FYI.

This story is over 5 years old.

Sports

For A Moment There, We Thought The Lincoln Red Imps Groundshared With A Local Metal-Detecting Society

We soon realised it was an elaborate Twitter hoax, however. Sadly, Sky Sports did not.

When football fans awoke on Wednesday morning to see that Celtic had lost to the Lincoln Red Imps, they could have been forgiven for thinking that it would be the funniest football story of the day. Celtic, current Scottish Premier League champions, 47-time title winners and former European Cup holders, had slumped to a 1-0 defeat to a semi-professional side from Gibraltar, with a team largely made up of public sector workers including a military policeman, a fireman and a customs officer. It was not a good result, all told.

Advertisement

That said, the Lincoln Red Imps are not as bad as some would make out. For instance, they do not have an average home crowd of 28, and they certainly do not share their ground with the local metal-detecting society.

Those are a couple of demonstrable untruths, made up by Twitter user GeorgeWeahsCousin. First of all, we should state that he is not actually George Weah's cousin. Secondly, for legal reasons, we should stress that literally nothing on this mocked-up graphic is true.
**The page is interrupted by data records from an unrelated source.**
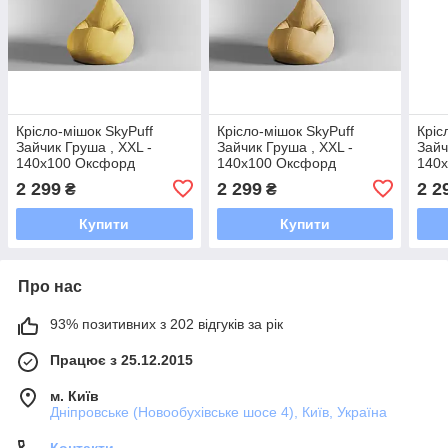
Крісло-мішок SkyPuff
Крісло-мішок SkyPuff
Кріс
Зайчик Груша , XXL -
Зайчик Груша , XXL -
Зайч
140х100 Оксфорд
140х100 Оксфорд
140
600D.PU.WR 111 Жовтий
600D.PU.WR 114
600D
2 299
2 299
2 2
₴
₴
Гірчичний
Купити
Купити
Про нас
93% позитивних з 202 відгуків за рік
Працює з 25.12.2015
м. Київ
Дніпровське (Новообухівське шосе 4), Київ, Україна
Контакти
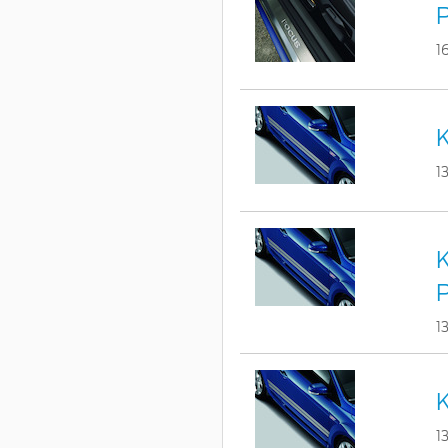
P
1
K
1
K
1
K
1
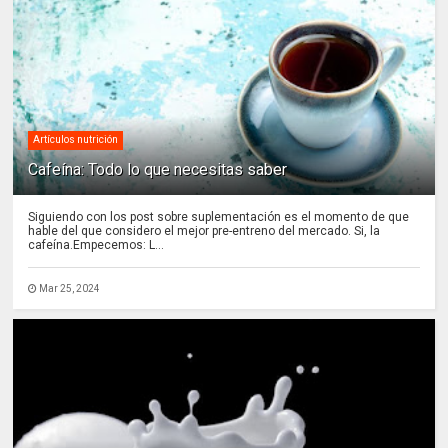
Artículos nutrición
Cafeína: Todo lo que necesitas saber
Siguiendo con los post sobre suplementación es el momento de que
hable del que considero el mejor pre-entreno del mercado. Si, la
cafeína.Empecemos: L...
Mar 25, 2024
Fucking Hell Celtic pic.twitter.com/JDjmECrcaT
— GeorgeWeahsCousin (@WeahsCousin) July 12, 2016

These non-facts are, of course, intended in the divine spirit of banter. In the long and illustrious tradition of British piss taking, GeorgeWeahsCousin is simply having a laugh. Unfortunately, Sky Sports anchor Mike Wedderburn did not realise this, and read out a couple of his completely made-up facts on television.

Cue perhaps the most glorious moment in the history of sports reporting.

@WeahsCousin pic.twitter.com/sPDquFZygQ
— Chris. (@cfccod) July 13, 2016

In fairness to Mike Wedderburn, this could have happened to any of us. In a world where people make up statistics and facts for no reason other than their own capricious whims, no sports reporter is safe. Blame humanity for this, not Mike Wedderburn. Blame modernity, blame the internet and, more than anything, blame Gibraltar's metal-detecting societies.